The problem here is that the application is using this static file
handling API to serve dynamic content. Wondering why it doesn't work is
pointless.

Just to summarize again, this case requires that a file is created then
destroyed and another file created within the same second that has the
same size. Also, the original file must get into the cache, and the only
way that can happen is for the application to treat it as a long lived
static file. 

We have other means to cache dynamic data, and large chunks of dynamic
content saved as a file can avoid the fastpath cache by setting the
cachemaxsize parameter. Writing smaller content to disk doesn't make any
sense if your goal is speed...or security. 

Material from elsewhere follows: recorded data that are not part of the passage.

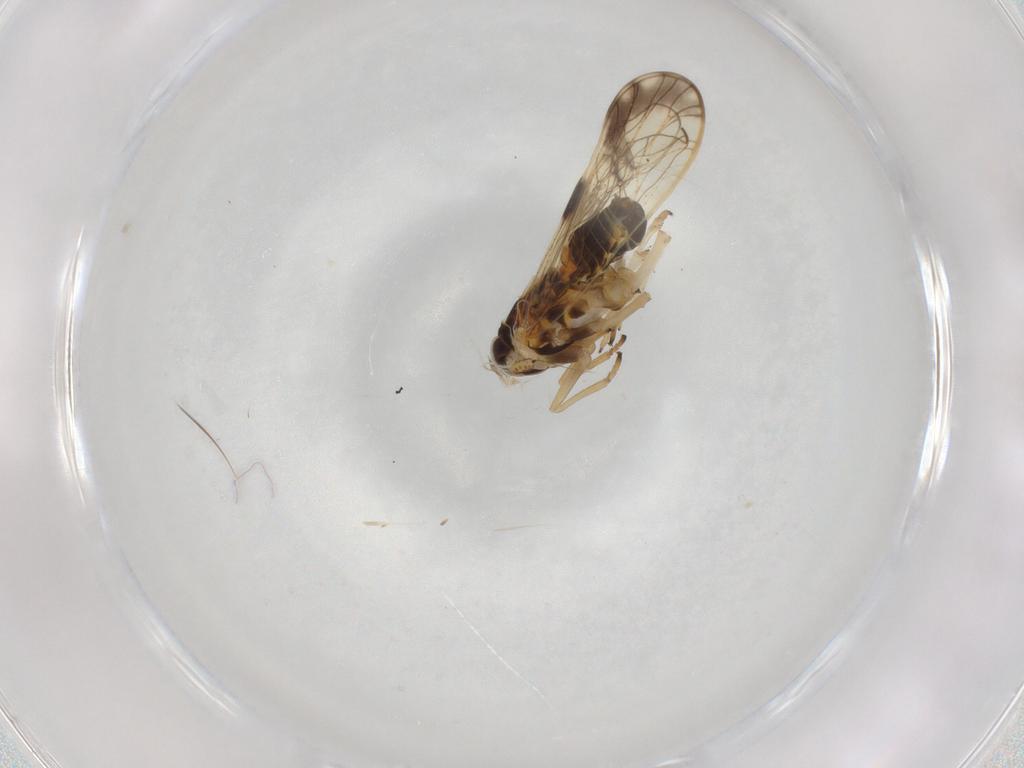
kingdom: Animalia
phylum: Arthropoda
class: Insecta
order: Hemiptera
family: Delphacidae
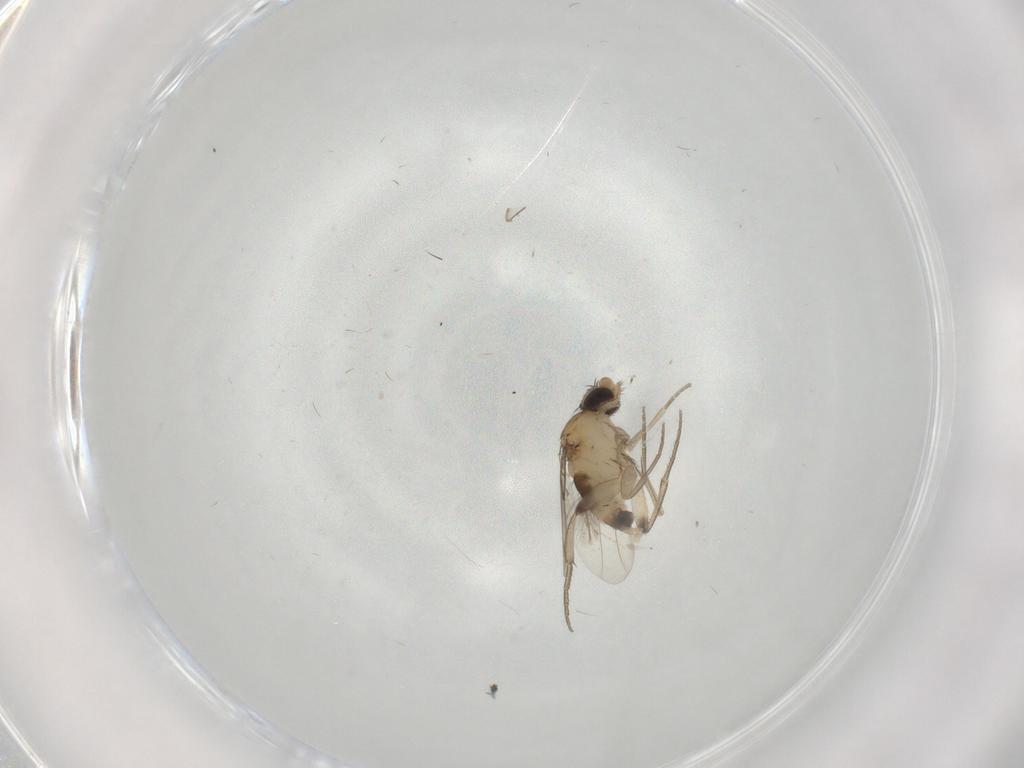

It is probably even more important to tamp down these misconceptions
about how AOLserver works. Static and dynamic content are handled by
different API. The reason is that it has long been recognized by the
developers of AOLserver that different techniques are required to
maintain high performance based upon how the content is generated, its
expected lifespan, its size, and its potential for reuse.  

tom jackson

On Tue, 2008-08-19 at 03:00 -0400, Andrew Piskorski wrote:
> On Mon, Aug 18, 2008 at 06:06:23PM -0700, John Caruso wrote:
> 
> > That'd be an improvement over the current situation, but it's still the 
> > case that AOLserver as currently shipped has a file cache mechanism built 
> > into it which 1) may return incorrect data and 2) is enabled by 
> > default.  Given the risk, I'd say fastpath caching should be disabled by 
> > default rather than enabled.
> 
> Sounds right to me.  Either robustify Fastpath somehow against this
> corner case, or don't have Fastpath turned on by default.